O Governo pode, eventualmente, dizer que uma rebelião no Plenário da Câmara, votos contra o Governo, e o Governo, não contando com isso, pode dizer que isso aí não depende dele, não depende do talento ou da falta de talento de seus articuladores. A mesma coisa no Senado. Afinal de contas, o Governo não elegeu os Senadores nem os Deputados; cada um se elegeu pelas articulações próprias. Mas o Governo pinçou do Plenário do Senado e do Plenário da Câmara 19 pessoas, Senadora Heloísa Helena, para o representarem na Comissão Parlamentar Mista de Inquérito.

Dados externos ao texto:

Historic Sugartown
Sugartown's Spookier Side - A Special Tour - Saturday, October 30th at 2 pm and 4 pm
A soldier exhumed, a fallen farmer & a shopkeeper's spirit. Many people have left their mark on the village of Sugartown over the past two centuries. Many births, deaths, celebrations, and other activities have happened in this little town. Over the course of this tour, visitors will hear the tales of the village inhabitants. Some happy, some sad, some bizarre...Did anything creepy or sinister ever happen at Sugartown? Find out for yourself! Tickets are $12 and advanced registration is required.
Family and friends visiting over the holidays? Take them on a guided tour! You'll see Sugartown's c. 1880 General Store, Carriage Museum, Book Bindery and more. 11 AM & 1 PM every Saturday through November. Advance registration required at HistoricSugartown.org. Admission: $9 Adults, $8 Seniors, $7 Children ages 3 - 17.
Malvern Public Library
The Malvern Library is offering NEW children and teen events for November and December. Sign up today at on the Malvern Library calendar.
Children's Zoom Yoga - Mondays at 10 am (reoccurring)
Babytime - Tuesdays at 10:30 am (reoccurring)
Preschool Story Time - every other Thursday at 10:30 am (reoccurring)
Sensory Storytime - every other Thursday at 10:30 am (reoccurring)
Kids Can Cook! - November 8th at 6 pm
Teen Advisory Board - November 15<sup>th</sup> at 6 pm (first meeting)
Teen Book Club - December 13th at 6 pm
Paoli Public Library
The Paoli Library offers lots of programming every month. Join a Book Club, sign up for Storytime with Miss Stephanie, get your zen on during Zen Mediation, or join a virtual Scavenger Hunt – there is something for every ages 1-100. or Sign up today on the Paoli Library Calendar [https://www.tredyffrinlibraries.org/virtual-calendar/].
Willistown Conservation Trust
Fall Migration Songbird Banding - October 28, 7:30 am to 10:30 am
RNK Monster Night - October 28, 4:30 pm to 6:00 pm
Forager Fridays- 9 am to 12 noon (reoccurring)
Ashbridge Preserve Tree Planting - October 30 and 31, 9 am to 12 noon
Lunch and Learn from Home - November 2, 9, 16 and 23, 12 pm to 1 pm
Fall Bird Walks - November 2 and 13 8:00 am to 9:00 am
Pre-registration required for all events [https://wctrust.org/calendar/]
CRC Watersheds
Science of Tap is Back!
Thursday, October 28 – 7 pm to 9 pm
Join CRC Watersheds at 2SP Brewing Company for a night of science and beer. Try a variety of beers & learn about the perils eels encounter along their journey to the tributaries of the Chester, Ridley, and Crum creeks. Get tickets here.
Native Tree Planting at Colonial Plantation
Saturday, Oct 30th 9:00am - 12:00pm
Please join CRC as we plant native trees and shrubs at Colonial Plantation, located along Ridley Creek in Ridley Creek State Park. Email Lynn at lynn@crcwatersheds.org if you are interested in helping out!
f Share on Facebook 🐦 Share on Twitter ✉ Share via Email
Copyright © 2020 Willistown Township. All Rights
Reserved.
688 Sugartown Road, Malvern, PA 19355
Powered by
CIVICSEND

As Oposições, 13 pessoas.

O Governo escolheu a dedo 19 pessoas e as colocou para atuarem na CPMI. Na primeira votação, os 19 do Governo caíram 17 e os 13 da Oposição viraram 15. Indago se isso é ou não é falta de controle, se isso é ou não é falta de pulso e de comando sobre uma situação que se está transformando em crise extremamente grave. Crise grave porque vimos, no episódio Collor, o Parlamento, de camarote, a cavaleiro, intervindo sobre o desdobramento da crise. Não estava em xeque naquele momento a autoridade do Parlamento. Vimos o episódio dos Anões do Orçamento, com o trauma da suspeição sobre 10 ou 12 pessoas, que foram cassadas, alguns foram absolvidos, envolvendo, quem sabe, 20 Parlamentares. Foi um escândalo, algo extremamente grave. Vimos o Executivo, a cavaleiro, observando a cena do Parlamento. Desta vez, estamos vendo uma crise do Executivo com reflexos muito profundos, marcados pelas acusações a três partidos políticos da Base de Sustentação ao Governo e, portanto, teoricamente, colocando sob suspeita mais de 100 Parlamentares federais, algo que é complicado e grave do ponto de vista da matemática; algo que é complicado e grave do ponto de vista de um Congresso, que não tem como não dar as satisfações todas à opinião pública; algo que é extremamente grave e delicado do ponto de vista de um Governo que, até pela sua própria sobrevivência, precisará mesmo tomar atitudes. Jamais vi um Governo que acionasse tão mal ou até que não acionasse os seus mecanismos de sobrevivência.

Digo a V. Exª, Srª Presidente, que os acontecimentos de ontem, a mim, provocaram sensações diversas, porque pude analisá-los ou, pelo menos, receber o primeiro impacto deles, olhando para mim mesmo - para dentro da minha alma, para dentro da minha vida pública - como alguém que tem obrigações a cumprir como homem público.

Então, o homem público que sou diz sobre a demissão do Sr. Ministro José Dirceu que ela era inevitável, chegou atrasada. Deveria ter vindo há mais de um ano, quando explodiu o escândalo Waldomiro Diniz.

Desta tribuna, dezenas de Senadores já se manifestaram quanto a não ser o Ministério mais o lugar adequado para a permanência do Sr. Ministro José Dirceu.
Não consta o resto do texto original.